Enviada em 06/10/2017

O sistema carcerário brasileiro conta com mais de 600 mil presos distribuídos irregularmente no território nacional. Contudo, atrelados a esse quadro preocupante estão a superlotação, que é consequência da ineficiência de investimentos governamentais e a morosidade da justiça.

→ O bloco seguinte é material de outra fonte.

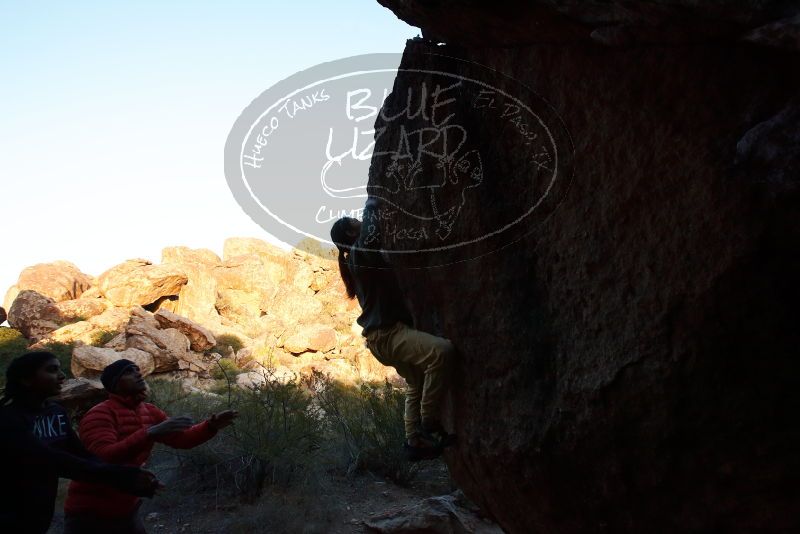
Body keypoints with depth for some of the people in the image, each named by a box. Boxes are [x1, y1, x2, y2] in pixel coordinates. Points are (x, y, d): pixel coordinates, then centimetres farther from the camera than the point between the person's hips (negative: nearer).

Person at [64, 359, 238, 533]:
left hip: (127, 511, 7)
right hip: (90, 514, -7)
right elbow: (104, 458, -34)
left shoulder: (149, 412, 4)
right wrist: (150, 433, -41)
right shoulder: (100, 415, -19)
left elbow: (182, 438, 9)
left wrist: (211, 426, -9)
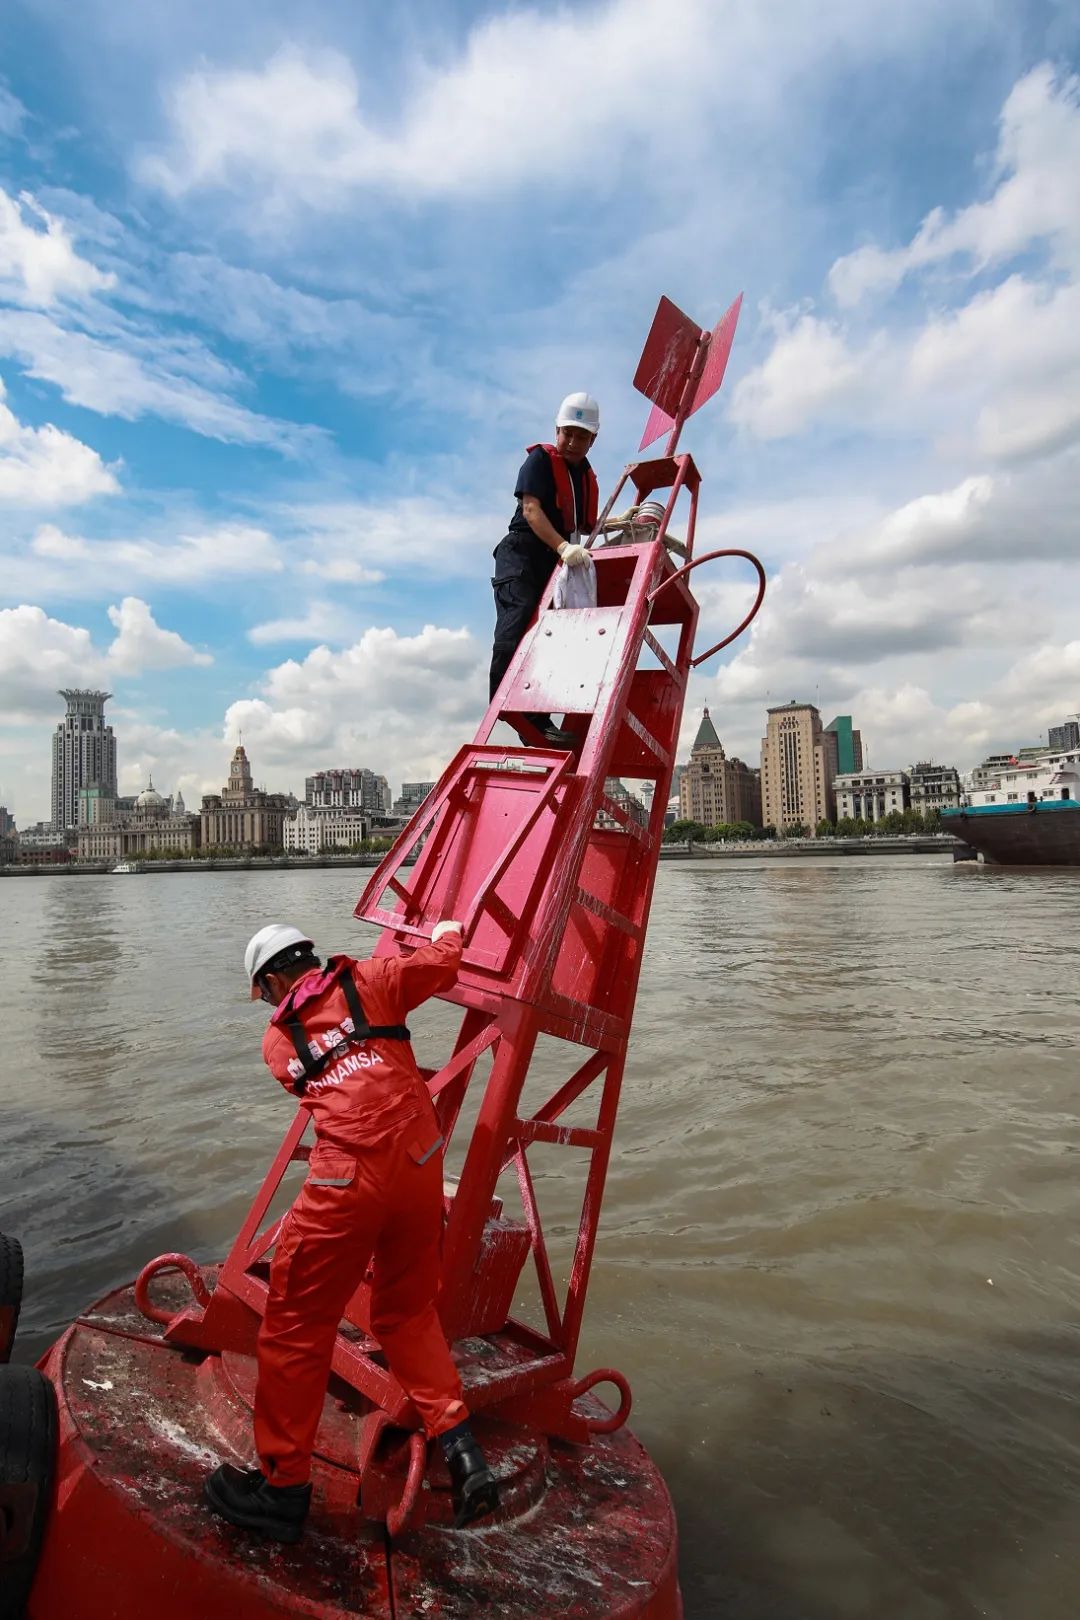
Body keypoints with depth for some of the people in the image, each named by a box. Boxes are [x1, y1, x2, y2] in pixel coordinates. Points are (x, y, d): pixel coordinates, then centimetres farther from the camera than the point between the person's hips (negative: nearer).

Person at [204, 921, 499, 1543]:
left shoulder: (277, 1040, 12)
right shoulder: (365, 982, 8)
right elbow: (440, 964, 2)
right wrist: (448, 931, 24)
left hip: (348, 1182, -2)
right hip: (419, 1164, 3)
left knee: (296, 1324, 15)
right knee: (409, 1310, 23)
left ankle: (283, 1485, 27)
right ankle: (461, 1450, 17)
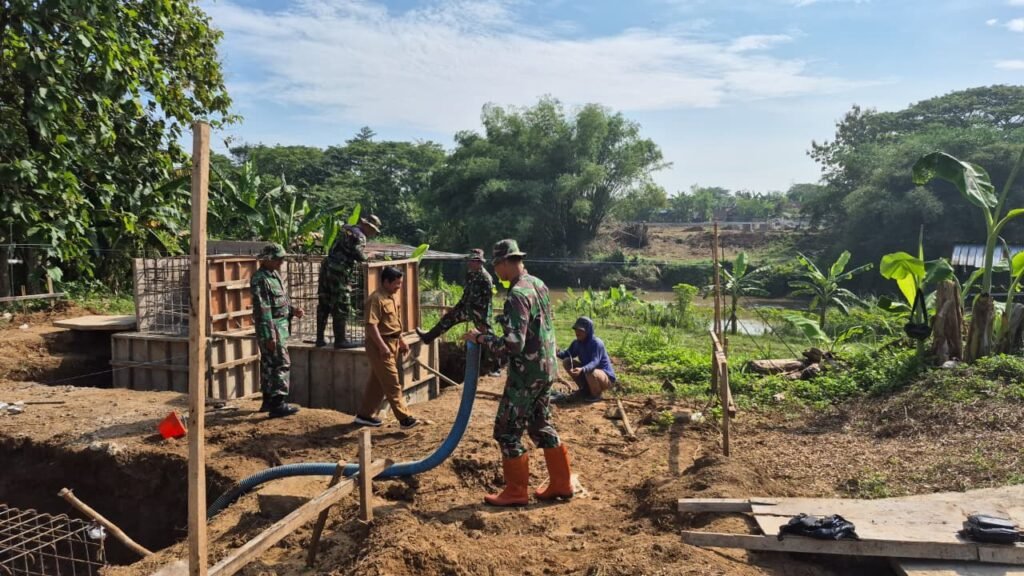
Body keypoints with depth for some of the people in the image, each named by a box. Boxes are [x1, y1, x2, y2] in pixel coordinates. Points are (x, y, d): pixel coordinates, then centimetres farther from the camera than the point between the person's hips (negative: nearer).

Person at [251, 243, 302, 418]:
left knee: (269, 364, 15)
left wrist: (293, 310, 5)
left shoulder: (274, 275, 13)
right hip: (271, 327, -10)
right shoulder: (260, 279, -17)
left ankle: (268, 400, 24)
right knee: (281, 364, -10)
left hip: (280, 325, 10)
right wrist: (269, 336, -23)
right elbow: (263, 310, -21)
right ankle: (277, 404, -7)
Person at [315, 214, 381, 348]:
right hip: (340, 272, -9)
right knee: (342, 307, -2)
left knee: (324, 305, 13)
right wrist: (366, 257, 1)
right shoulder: (360, 236, -8)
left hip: (327, 267, 9)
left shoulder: (347, 229, 19)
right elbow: (358, 255, -20)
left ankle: (320, 338, 20)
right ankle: (340, 340, 2)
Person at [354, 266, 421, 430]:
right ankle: (405, 418, -4)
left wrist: (401, 341, 21)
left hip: (392, 343, 9)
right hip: (380, 345, -9)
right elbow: (371, 325, -23)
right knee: (392, 383, -7)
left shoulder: (392, 297, 13)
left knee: (377, 382, 15)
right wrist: (382, 346, -27)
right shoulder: (376, 299, -17)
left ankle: (365, 414, 24)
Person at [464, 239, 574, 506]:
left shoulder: (517, 295, -22)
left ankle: (516, 491, 12)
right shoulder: (538, 284, 7)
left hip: (527, 374, -9)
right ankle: (561, 483, 25)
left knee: (507, 431, 3)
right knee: (541, 426, 19)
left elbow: (513, 344, -28)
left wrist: (480, 338, -16)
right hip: (545, 368, 9)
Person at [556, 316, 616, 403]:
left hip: (606, 377, -7)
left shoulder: (597, 343, -26)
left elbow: (595, 362, -38)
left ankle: (596, 394, -7)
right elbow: (568, 353, 6)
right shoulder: (577, 343, -4)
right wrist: (557, 353, -18)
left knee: (590, 373, -41)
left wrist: (582, 370, -57)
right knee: (566, 362, -5)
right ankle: (585, 389, 7)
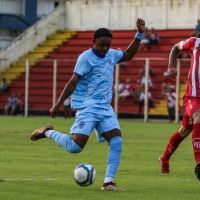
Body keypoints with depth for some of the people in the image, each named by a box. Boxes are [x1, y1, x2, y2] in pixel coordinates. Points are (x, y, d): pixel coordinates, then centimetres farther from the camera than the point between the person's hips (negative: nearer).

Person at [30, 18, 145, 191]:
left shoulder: (111, 54, 13)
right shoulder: (86, 57, -9)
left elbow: (128, 55, 31)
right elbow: (73, 82, -10)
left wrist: (139, 34, 22)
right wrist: (58, 104, -12)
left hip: (106, 108, 7)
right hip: (87, 107, -7)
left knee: (117, 141, -10)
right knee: (76, 146, -16)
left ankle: (108, 182, -6)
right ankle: (48, 132, 11)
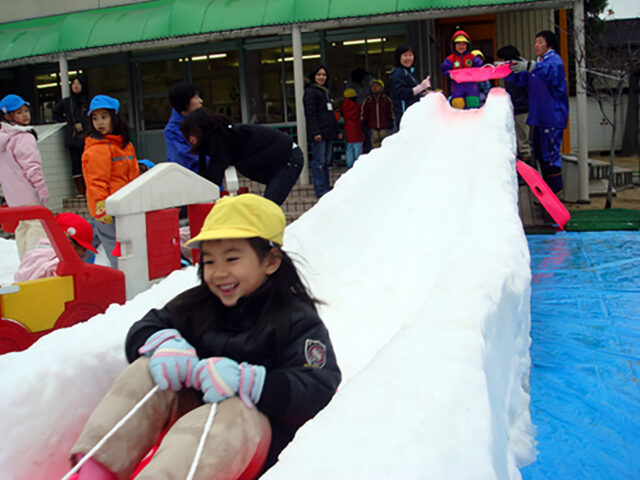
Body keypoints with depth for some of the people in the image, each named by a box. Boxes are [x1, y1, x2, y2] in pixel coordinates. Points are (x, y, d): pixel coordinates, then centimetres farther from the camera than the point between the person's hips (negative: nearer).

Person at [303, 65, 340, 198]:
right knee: (319, 162, -7)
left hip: (328, 133, 9)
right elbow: (310, 114, -13)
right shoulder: (310, 92, -4)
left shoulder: (326, 92, 22)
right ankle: (321, 190, -6)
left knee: (326, 162, 11)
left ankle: (326, 187, 16)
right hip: (319, 133, -8)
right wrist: (315, 132, -21)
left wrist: (336, 131, 21)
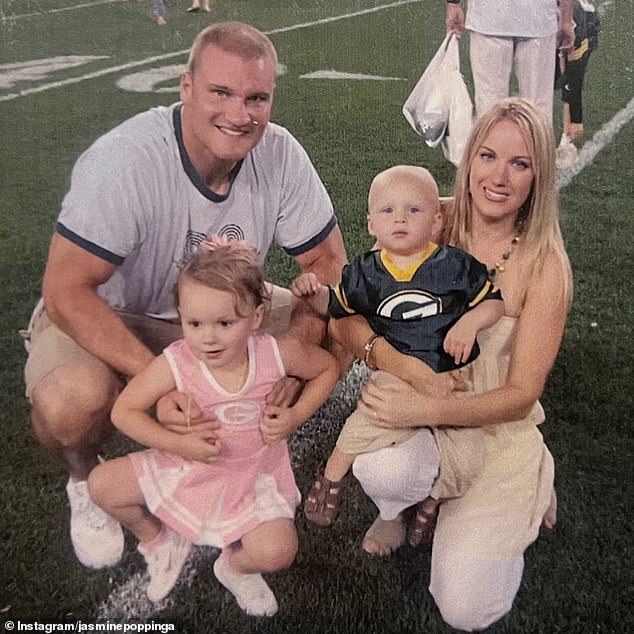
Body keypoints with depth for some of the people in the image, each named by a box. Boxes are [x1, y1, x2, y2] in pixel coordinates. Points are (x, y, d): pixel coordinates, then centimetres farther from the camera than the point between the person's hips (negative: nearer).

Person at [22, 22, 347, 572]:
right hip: (109, 318, -4)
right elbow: (66, 292, -30)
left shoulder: (281, 155, -16)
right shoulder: (123, 162, -30)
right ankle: (86, 480, 4)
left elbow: (327, 261, -9)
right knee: (71, 401, -36)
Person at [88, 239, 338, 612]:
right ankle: (160, 542, 21)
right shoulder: (176, 364, -23)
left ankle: (235, 567, 16)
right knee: (101, 485, -7)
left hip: (253, 475, -1)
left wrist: (295, 416, -15)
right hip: (186, 467, 1)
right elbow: (125, 410, -14)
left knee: (277, 551, -23)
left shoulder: (277, 354, -21)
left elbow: (328, 367, -2)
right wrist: (179, 444, -24)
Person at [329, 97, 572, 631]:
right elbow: (344, 317, -9)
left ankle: (530, 487, 19)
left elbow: (521, 395, -12)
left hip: (496, 432, -1)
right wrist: (401, 362, -28)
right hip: (415, 415, 1)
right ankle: (395, 509, 5)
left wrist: (424, 410, -26)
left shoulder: (544, 265, -13)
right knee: (381, 471, -35)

Há um descompasso no número da população carcerária, que só cresce, e a quantidade de presídios construídos para atender à demanda das condenações. Pode-se observar a inabilidade do Estado em garantir o básico aos presidiários, a exemplo disso, segurança dentro das próprias cadeias. Em 2014 no Estado do Espírito Santo, chegaram a usar contêineres como cela, tendo em vista o descumprimento do Artigo 85 da Lei de Execução Penal (LEP), prevendo que deve haver compatibilidade entre estrutura física e capacidade de lotação.

Outro fator que influencia na crise é a lentidão para  o julgamento de casos, o que torna os presídios um celeiro do crime organizado. Visto que, alguns milhares de detentos, uma média de 220 mil de provisórios, já cumpriram suas penas e ainda estão enclausurados devido a demora de julgamentos e concessão de benefícios. Soma-se à problemática ao fácil acesso e troca de informações, o que torna o cenário ainda mais preocupante.

Outrossim, deve haver uma ação frequente do Conselho Nacional de Justiça (CNT) que reúna juízes para checarem processos e dessa forma, mitigar o número de presos provisórios. Dessarte, é necessário também a implementação de política pública, pelo Estado, que ressocialize os ex-detentos, por meio de cursos que estimulem o intelecto e a parte artística, a fim de desenvolver uma profissão e o restabelecer.